Implementation:Gretelai Gretel synthetics TensorFlowConfig
| Knowledge Sources | |
|---|---|
| Domains | Synthetic_Data, Deep_Learning, Hyperparameter_Management |
| Last Updated | 2026-02-14 19:00 GMT |
Overview
Concrete tool for centralizing all LSTM training and generation hyperparameters provided by the gretel-synthetics library.
Description
TensorFlowConfig is a Python dataclass that inherits from BaseConfig and collects every parameter needed to train an LSTM text generation model and subsequently generate synthetic text. It provides sensible defaults (e.g., 100 epochs, batch size 64, embedding dimension 256, dropout 0.2), validates parameter consistency on construction (such as checking TensorFlow version compatibility when differential privacy is enabled), and automatically derives file paths for training data and checkpoints from the provided checkpoint_dir.
The class also serves as a strategy selector: its get_training_callable() returns the train_rnn function and its get_generator_class() returns TensorFlowGenerator, enabling the facade layer to dispatch to the correct engine.
Usage
Use TensorFlowConfig when you want to train or generate with the TensorFlow/LSTM backend of gretel-synthetics. Pass it to the train() facade or to generate_text() directly.
Code Reference
Source Location
- Repository: gretel-synthetics
- File:
src/gretel_synthetics/config.py - Lines: 172--331
Signature
@dataclass
class TensorFlowConfig(BaseConfig):
# Training configurations
epochs: int = 100
early_stopping: bool = True
early_stopping_patience: int = 5
best_model_metric: str = None
early_stopping_min_delta: float = 0.001
batch_size: int = 64
buffer_size: int = 10000
seq_length: int = 100
embedding_dim: int = 256
rnn_units: int = 256
learning_rate: float = 0.01
dropout_rate: float = 0.2
rnn_initializer: str = "glorot_uniform"

_Supplied data:_
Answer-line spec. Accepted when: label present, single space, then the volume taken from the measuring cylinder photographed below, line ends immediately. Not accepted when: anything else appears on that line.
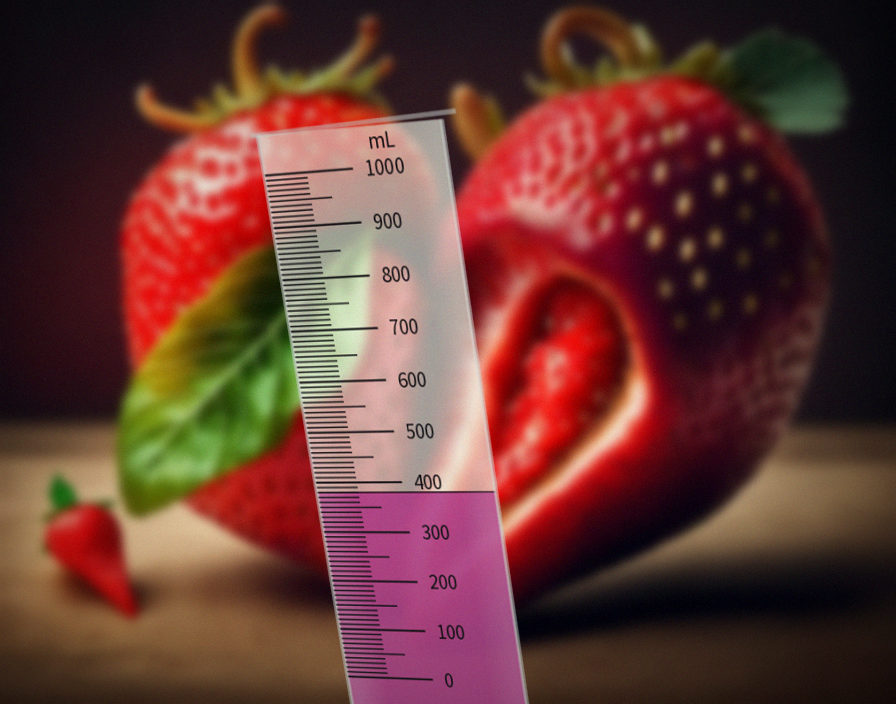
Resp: 380 mL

_Work instruction:_ Sum up the TensorFlowConfig page in two sentences.

_Result for this exercise:_ TensorFlowConfig is a Python dataclass in the gretel-synthetics library that inherits from BaseConfig and collects every parameter needed to train an LSTM text generation model and generate synthetic text, with defaults such as 100 epochs, batch size 64, embedding dimension 256, and dropout 0.2. It validates parameter consistency on construction, derives file paths from the provided checkpoint_dir, and acts as a strategy selector by returning the train_rnn function and the TensorFlowGenerator class so the facade layer can dispatch to the correct engine.